Policy and Political Action

Policy & Political Action

Ontario Pre-Budget Submission 2014: Finding the Right Balance

Ontario Pre-Budget 2014: Finding the Right Balance - Submission to the Standing Committee on Finance and Economic Affairs

Summary of Recommendations

Fiscal Capacity

  1. Ensure the fiscal capacity to deliver all essential health, health care, social, and environmental services by building a more progressive tax system
  2. Increase revenue sources that encourage environmental and societal responsibility. Begin by phasing in environmental levies, such as a carbon tax, to help pay for the damage polluters cause and to support the social programs and services most needed by at-risk populations.
  3. Work with the federal government to research the scope of tax evasion losses, and then put in resources to recover the lost revenues.

Social Determinants of Health

  1. Immediately increase the minimum wage to $14 per hour, and automatically index it to the rate of inflation thereafter in order to bring workers 10 per cent above the Low Income Measure of poverty.
  2. Improve access to affordable housing and stimulate job creation in the process.
  3. Transform the social assistance system to reflect the actual cost of living.


  1. Set ambitious toxics reduction targets. Ensure people have the right-to-know about the existence of toxics in the environment, in their homes, in their workplaces, and in consumer products.
  2. Minimize the energy footprint by: focusing first on conservation and energy efficiency, relying minimally on existing coal plants until they are closed, increasing reliance on renewable energy, and strategically using natural gas and hydroelectricity imports from Quebec to meet any energy shortfall.
  3. Create new dedicated revenue sources to pay for a substantial expansion of transit and active transportation.

Medicare: Fiscal Issues

  1. Work with the other provinces to bring the federal government back to the table to negotiate a 2014 Health Accord to replace the expiring 2004 accord. Part of that negotiation would include preservation of the Health Council of Canada.
  2. Expanding our publicly funded, not-for-profit health-care system to all medically necessary areas, starting with universal home care, universal pharmacare and dental care for people living with low income.
  3. Focus on well-researched and demonstrated policies and evidence-based clinical practices to optimize the health of people, families, communities, and our health system.
  4. Given the federal threat to close the door on supervised injection services, we urge Premier Kathleen Wynne to demonstrate leadership and immediately fund services in Toronto and Ottawa.
  5. Reject efforts to commercialize or privatize health-care delivery. Place a moratorium on new P3 negotiations and contracts. Prohibit medical tourism, and do not allow Canadians or foreigners to buy their way to the front of a queue for insured health- care services.

Medicare: System Improvements

To ensure co-ordination between the various elements of our health system, we must secure system integration and decrease duplication.

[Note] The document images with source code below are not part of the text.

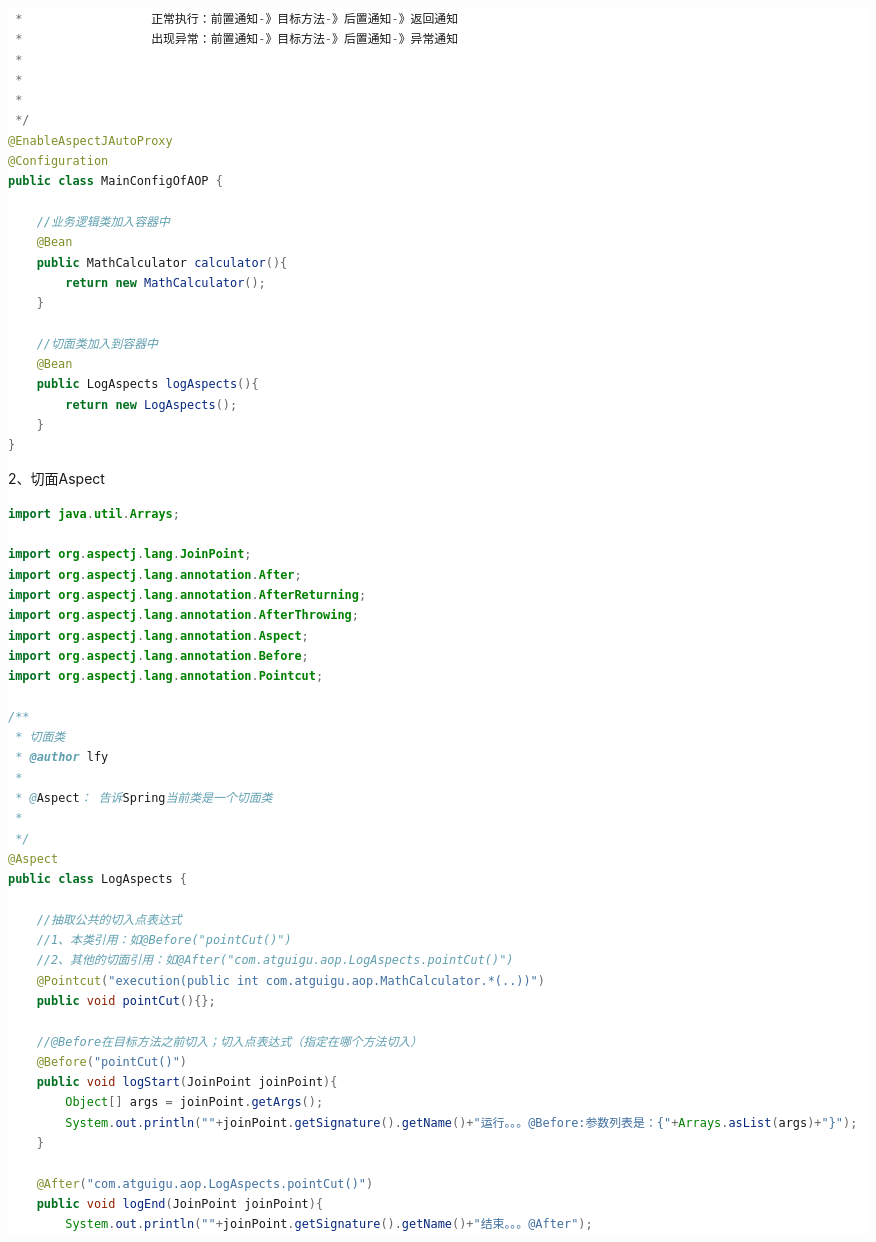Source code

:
 ```java
 * 					正常执行：前置通知-》目标方法-》后置通知-》返回通知
 * 					出现异常：前置通知-》目标方法-》后置通知-》异常通知
 * 		
 * 
 * 
 */
@EnableAspectJAutoProxy
@Configuration
public class MainConfigOfAOP {
	 
	//业务逻辑类加入容器中
	@Bean
	public MathCalculator calculator(){
		return new MathCalculator();
	}

	//切面类加入到容器中
	@Bean
	public LogAspects logAspects(){
		return new LogAspects();
	}
}
```

2、切面Aspect

```java
import java.util.Arrays;

import org.aspectj.lang.JoinPoint;
import org.aspectj.lang.annotation.After;
import org.aspectj.lang.annotation.AfterReturning;
import org.aspectj.lang.annotation.AfterThrowing;
import org.aspectj.lang.annotation.Aspect;
import org.aspectj.lang.annotation.Before;
import org.aspectj.lang.annotation.Pointcut;

/**
 * 切面类
 * @author lfy
 * 
 * @Aspect： 告诉Spring当前类是一个切面类
 *
 */
@Aspect
public class LogAspects {
	
	//抽取公共的切入点表达式
	//1、本类引用：如@Before("pointCut()")
	//2、其他的切面引用：如@After("com.atguigu.aop.LogAspects.pointCut()")
	@Pointcut("execution(public int com.atguigu.aop.MathCalculator.*(..))")
	public void pointCut(){};
	
	//@Before在目标方法之前切入；切入点表达式（指定在哪个方法切入）
	@Before("pointCut()")
	public void logStart(JoinPoint joinPoint){
		Object[] args = joinPoint.getArgs();
		System.out.println(""+joinPoint.getSignature().getName()+"运行。。。@Before:参数列表是：{"+Arrays.asList(args)+"}");
	}
	
	@After("com.atguigu.aop.LogAspects.pointCut()")
	public void logEnd(JoinPoint joinPoint){
		System.out.println(""+joinPoint.getSignature().getName()+"结束。。。@After");
```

To achieve this, we ask that government:

  1. Support Local Health Integration Networks to achieve regional health system planning, integration and accountability for all health sectors, using an evidence-based and person-centred approach rooted within a population health, primary health-care framework.
  2. Commit to providing all Ontarians with access to integrated interprofessional primary care by 2020 in nurse practitioner-led clinics (NPLC), community health centres (CHC), Aboriginal Health Access Centres (AHAC) and family health teams (FHT), and fund them to work to full capacity.
  3. Improve navigation across our complex system by partnering with patients to co-ordinate their care through primary care.
  4. Transition the 3,500 case managers and care co-ordinators from Community Care Access Centres into primary care through a carefully crafted labour management strategy that retains their salary and benefits.

Nursing Care

  1. Narrow the gap of about 17,600 RN positions as quickly as possible. Ensure that staffing mix decisions are based on client need.
  2. To protect the safety of our seniors and to ensure their timely access to quality care, phase in new minimum staffing standards in long-term care, starting with a minimum of one nurse practitioner per 120 residents.
  3. Ensure 70 per cent of all nurses work full-time so patients have continuity in their care and care provider.
  4. Maximize and expand the role of RNs to deliver a broader range of care, such as ordering lab tests and prescribing medications.
  5. Secure fair and competitive wages for nurses and nurse practitioners working in all sectors of health care. RNs face substantially lower compensation in primary care and home care, while Ontario NPs receive substantially lower compensation than NPs in jurisdictions like Alberta.